UK74R1406070 – Yes, I did already put this Techno track on another mix quite recently, but it is so perfect for the Nevada desert I was compelled to include it here. I’ll copy/paste my notes from the previous mix, as it gives the song some much needed context: Finnish techno producer Aleksi Perälä has developed his own custom musical scale called The Colundi Sequence, an alternative to the standard musical scales most music is composed from. Rather than the usual octaves with semitones, he chose a specific set of 128 resonant frequencies. These frequencies were selected through a variety of nebulous methods, including experimentation, human bio-resonance and mysticism.
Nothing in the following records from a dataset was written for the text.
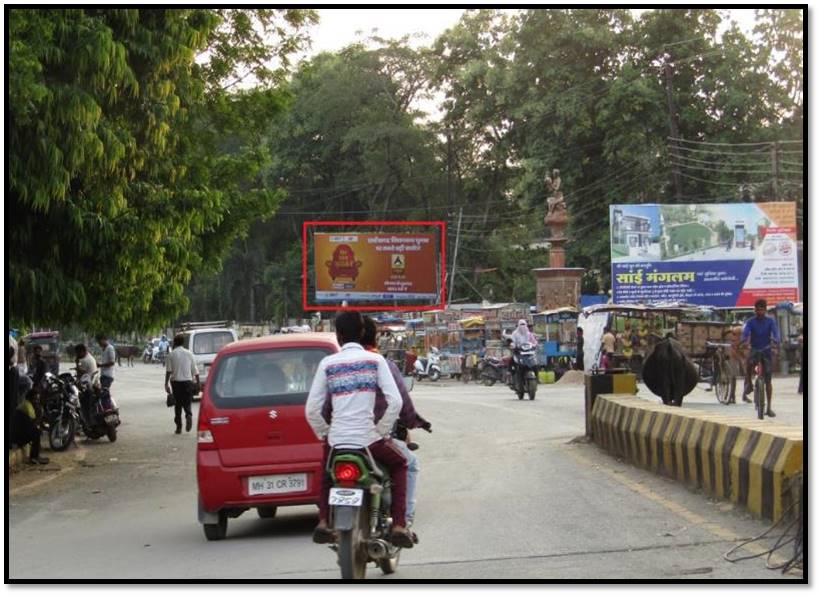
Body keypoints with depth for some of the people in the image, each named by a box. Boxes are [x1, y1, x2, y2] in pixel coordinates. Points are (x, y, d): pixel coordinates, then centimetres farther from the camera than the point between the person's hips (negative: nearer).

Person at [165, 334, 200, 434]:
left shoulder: (171, 355, -1)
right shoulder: (189, 354, 4)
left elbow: (168, 371, -6)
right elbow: (195, 371, 4)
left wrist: (166, 384, -3)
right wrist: (198, 383, 12)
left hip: (176, 382, -1)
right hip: (188, 381, 1)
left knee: (177, 404, 8)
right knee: (187, 403, 8)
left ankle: (179, 427, 9)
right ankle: (189, 415, -23)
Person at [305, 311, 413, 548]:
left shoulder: (327, 364, 3)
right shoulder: (375, 360, 0)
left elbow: (312, 410, -1)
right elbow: (395, 401, -8)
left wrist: (324, 433, 14)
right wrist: (383, 431, 4)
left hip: (336, 439, 2)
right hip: (368, 438, -2)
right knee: (399, 465, 26)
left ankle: (324, 521, 13)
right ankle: (399, 525, 14)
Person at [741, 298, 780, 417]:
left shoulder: (770, 321, -3)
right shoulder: (750, 322, -3)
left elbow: (775, 332, -19)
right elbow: (745, 332, -20)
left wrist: (775, 342, -40)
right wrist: (743, 341, -42)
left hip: (767, 351, 0)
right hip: (754, 349, 0)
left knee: (768, 380, -2)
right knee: (749, 363, -36)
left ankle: (769, 407, 3)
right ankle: (748, 385, -13)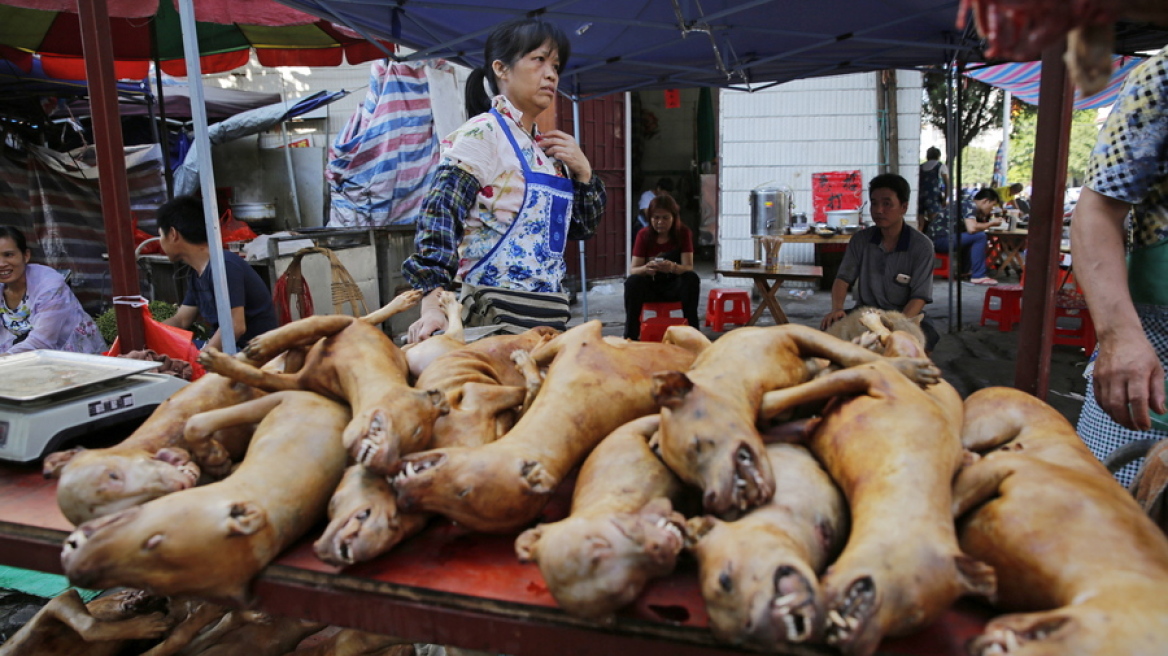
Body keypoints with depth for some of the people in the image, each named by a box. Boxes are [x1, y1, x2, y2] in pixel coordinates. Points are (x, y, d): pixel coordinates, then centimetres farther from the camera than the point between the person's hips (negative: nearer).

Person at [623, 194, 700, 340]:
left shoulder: (684, 233, -6)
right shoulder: (643, 235, -5)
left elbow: (689, 267, -17)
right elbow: (633, 270, -13)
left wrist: (673, 267, -41)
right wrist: (646, 268, -38)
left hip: (675, 286, 0)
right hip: (650, 287, 0)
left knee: (692, 278, -30)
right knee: (632, 281, -30)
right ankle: (630, 336, -27)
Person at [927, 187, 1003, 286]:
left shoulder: (973, 207, 17)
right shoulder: (970, 205, -12)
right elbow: (971, 228, -26)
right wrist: (991, 223, -11)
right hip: (939, 239, -10)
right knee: (980, 236, -20)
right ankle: (978, 276, -14)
Hopefully my friend in the desert have some good low-end in their headphones, because it’s the sub-bass frequencies that really bring this song to life.

Jawa – Composer Andrea Benini aka Italian producer Mop Mop made this Drumphilia Vol. 1 record as a tribute to the Afro Caribbean rhythms he had been studying for years. He primarily built these sounds electronically, rather than using the traditional instruments. Whatever the process, it works, and I dig it. Check it out HERE.

Melody Day (Four Tet Remix) [feat. Luke Lalonde, Adem & One Little Plane] – I discovered this 2011 Caribou track via a dope, 3-disc vinyl DJ-Kicks compilation that DJ Tennis released in 2017. Brooklyn DJ & Producer Four Tet has a real knack for letting voices lead a song, evident here, and on an old favorite of mine, Juana Molina’s “Salvese Queen Pueda”, which I included on THIS MIX almost a decade ago.

Untuned Memories EDIT – I came across this experimental track on a random blog some years ago and its’ been hanging around for its mixtape debut ever since. I needed something to slow down the vibe in preparation for the Neil Young to follow, so some ambient space seemed like the right move. Siavash Ghanbari is a Toronto musician who also records under the names Cee Cee Cox & Colourblind. Check out his Soundcloud for more.

Tonight’s The Night – I’ve always loved this song. It has the vocal richness of a CSNY track, but still has the essential loose and raw qualities that Neil Young possesses innately. It was recorded in 1973 with one of his greatest bands, the Santa Monica Flyers: Nils Lofgren on guitar and piano, Ben Keith on steel, and the Crazy Horse rhythm section. It’s a deeply tragic tune about the death of two of their friends on tour (guitarist Danny Whitten and roadie Bruce Berry), both from drug overdoses. Neil had banished Whitten from a recording session due to his drug use. He OD’d in exile soon afterwards, and Neil blamed himself. Yet still, when the song gets moving, it has a raucous jam feel to it that seems to lift it out of the gloom just enough to see some light. Tongue in cheek lines like this help open it up too:

Early in the mornin’ at the break of day
He used to sleep until the afternoon

I included it as the last song on this mix because these Headphone Odyssey mixes are traditionally listened to out in the flat desert void at sunset, just before the night begins and shit gets really really crazy, so a bit of calm before the storm seemed like just what the doctor ordered. I’m thinking it will do the trick. Peace.